PASSAGE —
○ ○ ○ ○ ○ ○ ○
# West pass, Gulf Shores,Live bait



## woowoo (Aug 7, 2008)

I have booked a condo about 300 yards west of the west pass (in Gulf Shores) for June.

The condo complex has a pier in the Little Lagoon.

I was wondering if there is any tackle shops close by that sell live bait.



I am going to be down there for two weeks, I was wondering if any of the forum members had any advice.



I have fished the gulf several times, landed a lot of fish, but never a redfish. 

I want to catch a redfish this year.


----------



## Triple Threat (Nov 23, 2007)

I was down there this past weekend and there was a sign at one of the stores about a 1/2 mile before you get to West Pass that said "bait & tackle", I do not know what they are selling. For live bait the closest places I know of are Firths if he is still open( on the east side of 59 right where the ICW starts running parallel with Canal Road, you will see his small net boat in his lot) and the gas station/fish market on the corner of 59 and county rd 10.


----------



## Chris V (Oct 18, 2007)

We are located about 8 miles east of west pass next to Winn dixie in orange beach. we sell both live shrimp and bull minnows and will be carrying eels for cobia here shortly. There area few convenience storesin gulf shores that sell frozen bait but not live bait.

Chris

Top Gun Tackle 251-981-3811


----------



## woowoo (Aug 7, 2008)

Chris,

Thanks for posting.

I looked at your stores website, but i did not see mention of Live bait.

I will be sure to check out ($$$) your place while I am there.



Kevin


----------
○ ○ ○ ○ ○ ○ ○
INPUT MATERIAL —
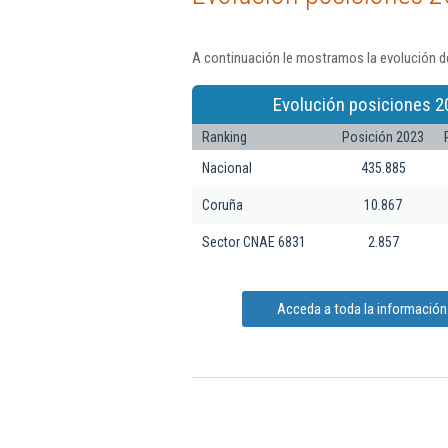
A continuación le mostramos la evolución d
Evolución posiciones 2
Ranking
Posición 2023
Nacional
435.885
Coruña
10.867
Sector CNAE 6831
2.857
Acceda a toda la informació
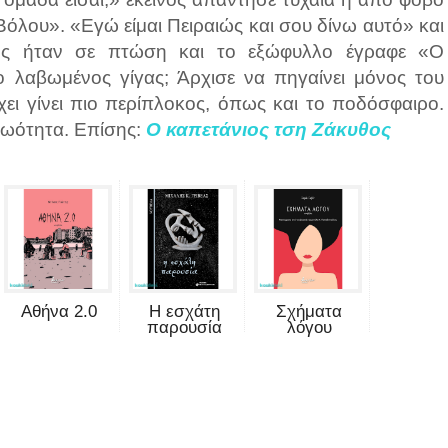
λου». «Εγώ είμαι Πειραιώς και σου δίνω αυτό» και
κός ήταν σε πτώση και το εξώφυλλο έγραφε «Ο
λαβωμένος γίγας; Άρχισε να πηγαίνει μόνος του
χει γίνει πιο περίπλοκος, όπως και το ποδόσφαιρο.
θωότητα. Επίσης:
Ο καπετάνιος τση Ζάκυθος
Αθήνα 2.0
Η εσχάτη
Σχήματα
παρουσία
λόγου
○ ○ ○ ○ ○ ○ ○
WHAT YOU NEED TO DO —
A. According to the forum thread, what live bait does the store next to Winn Dixie in Orange Beach sell?
B. Lay out every line of text read from the rows above as a numbered list. Skip blank lines and leave the pictures out.

RESPONSES BY TASK —
A. Live shrimp and bull minnows.

B.
1. A continuación le mostramos la evolución d
2. Evolución posiciones 2
3. Ranking
4. Posición 2023
5. Nacional
6. 435.885
7. Coruña
8. 10.867
9. Sector CNAE 6831
10. 2.857
11. Acceda a toda la informació
12. λου». «Εγώ είμαι Πειραιώς και σου δίνω αυτό» και
13. κός ήταν σε πτώση και το εξώφυλλο έγραφε «Ο
14. λαβωμένος γίγας; Άρχισε να πηγαίνει μόνος του
15. χει γίνει πιο περίπλοκος, όπως και το ποδόσφαιρο.
16. θωότητα. Επίσης:
17. Ο καπετάνιος τση Ζάκυθος
18. Αθήνα 2.0
19. Η εσχάτη
20. Σχήματα
21. παρουσία
22. λόγου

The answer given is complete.